I wish DW had harnessed the power of OpenID to create a federated social blog network. Sure, with a central hub to host blogs for people who do not want to be bothered, but also with a system to allow people to host their own blogs on their own disks, while the identity management still allows for the filtering and privacy groups and group journals that LJ allows. WordPress comes close with their model of blog hosting at their central hub at WordPress.org, and allowing personal installations by downloading from WordPress.com, but they just aren't getting the social part right: the creation of friend-groups, the filtering, the levels of privacy for posts. WordPress journals are all still very separate from each other, and the privacy system is not very fine-grained nor easy.

I wish there was as rich a photo-site with commenting and syndication capabilities as Flickr, that was also federated this way so my pics are mine and can't be made to disappear one day. That all social content was. Sure, you have to have software to mold the experience so that a coherent and predictable social network of identities and content and capabilities is created from all these bits of content on various disks, but the bits surely need not be all hosted by the one same corporation? Hyperlinks post to various hard disks across the web just fine, really, honest!
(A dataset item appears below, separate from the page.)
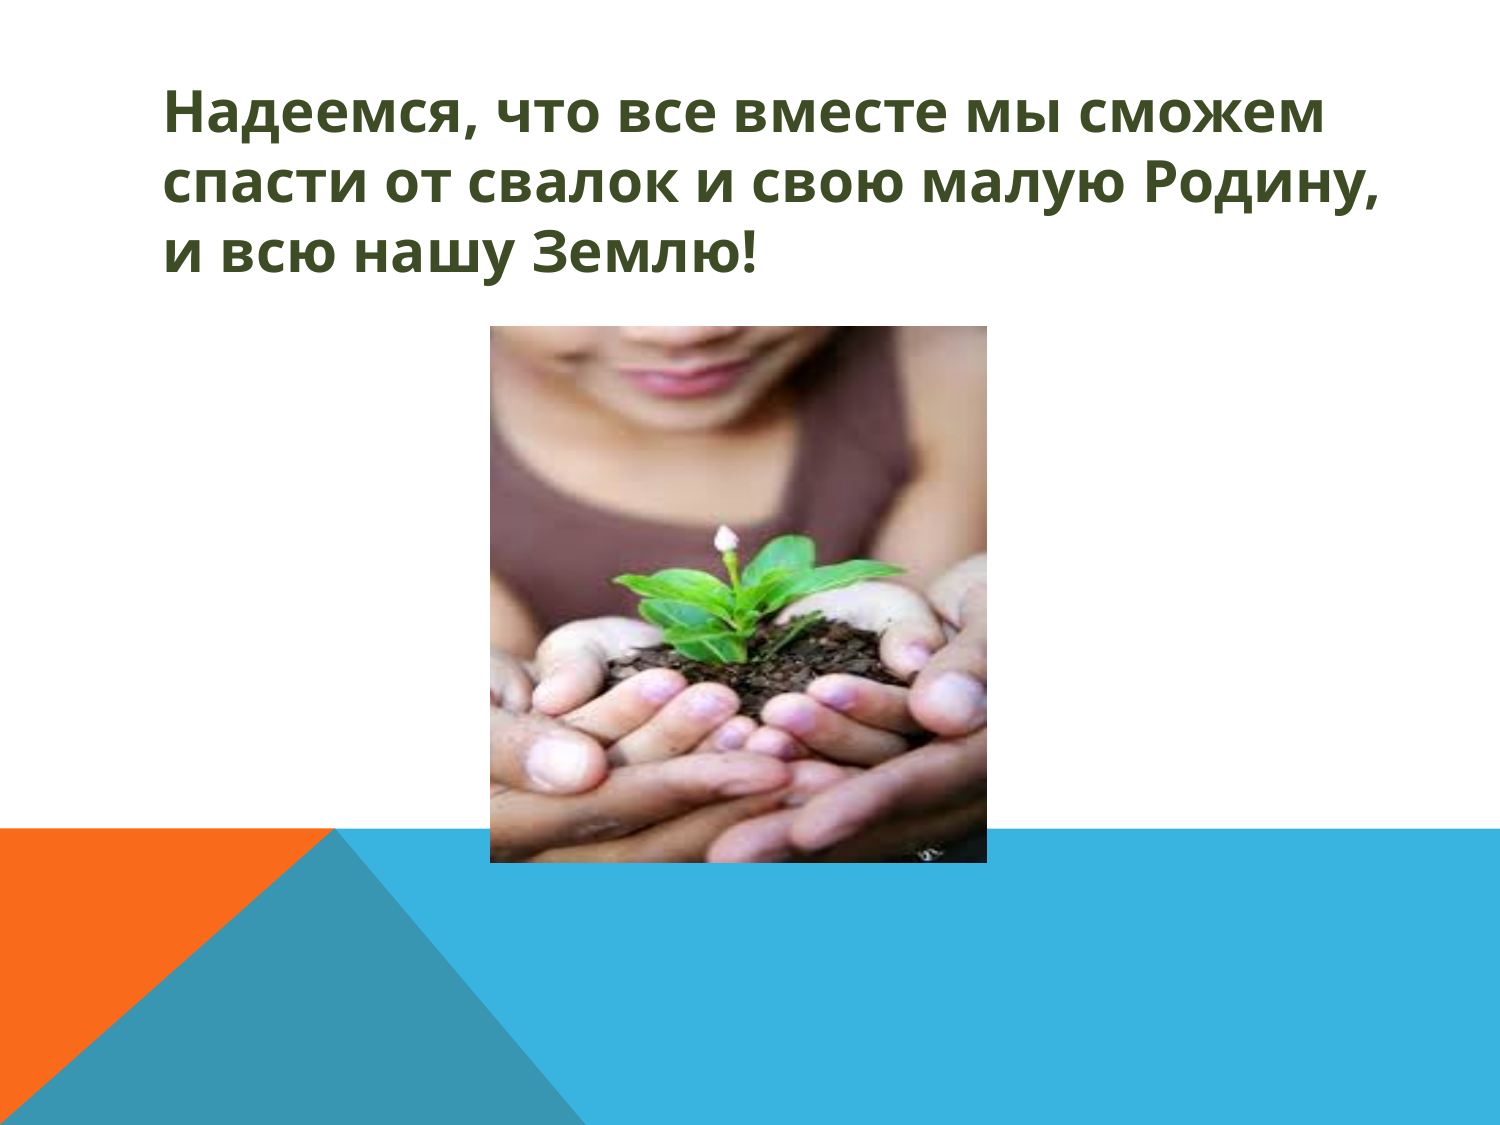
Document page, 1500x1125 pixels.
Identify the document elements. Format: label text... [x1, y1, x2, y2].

Yes, managing my own content still means that I have to sign up with a hoster, and sign their ToS, and possibly manage my own back-ups, and possibly have less reliable service, and probably will pay more. So if I do not want that, I'll sign up for the central hub account instead of hosting my own. But hosting my own is getting easier and cheaper by the month, and is still less exposure to corporate idiocy. I don't like the current threat of waking up one day and finding my content has been deleted with no warning by some corporate weenie, or worse, some automated system, because of an accusatory email from god knows what pissed-off person out there.

There's an upside for the corporation managing and creating this federate LJ, Facebook, MySpace, Flickr, or whatever new model, as well: surely the privacy policy and terms of service and use becomes much simpler for any corporation if they actually are not responsible for your actual data? They are only responsible for the overlay of how other people interact with it. Then again, seeing what kinds of YOU ARE LEAVING OUR NETWORK THAR BE DRAGNOS ARE YOU REALLY SURE OMG BBQ!!!1!!! disclaimers get put up by Facebook and other sites when a user is about to click a link that would take them to outside content, maybe not having this kind of control is the worst nightmare possible to the legal departments of modern Internet companies.

Uploading your data to the 'cloud' (i.e. places on the Internet) is supposed to make life easier and data less prone to disappearing when your hard disk at home or work crashes. But when it comes to social content, the cloud is turning out to be one silo of a corporation after another, vying for popularity to be the biggest one in their sector, and then once they are, doing more and more onerous things to pay the bills as they hope you stay put. Which at some point fails and then we all go to the next one. I think it would be nice if we could make our content more diffuse, like clouds actually are, keep all our own stuff in our own places, while still being able to participate in the greater social interactions, and end this cycle.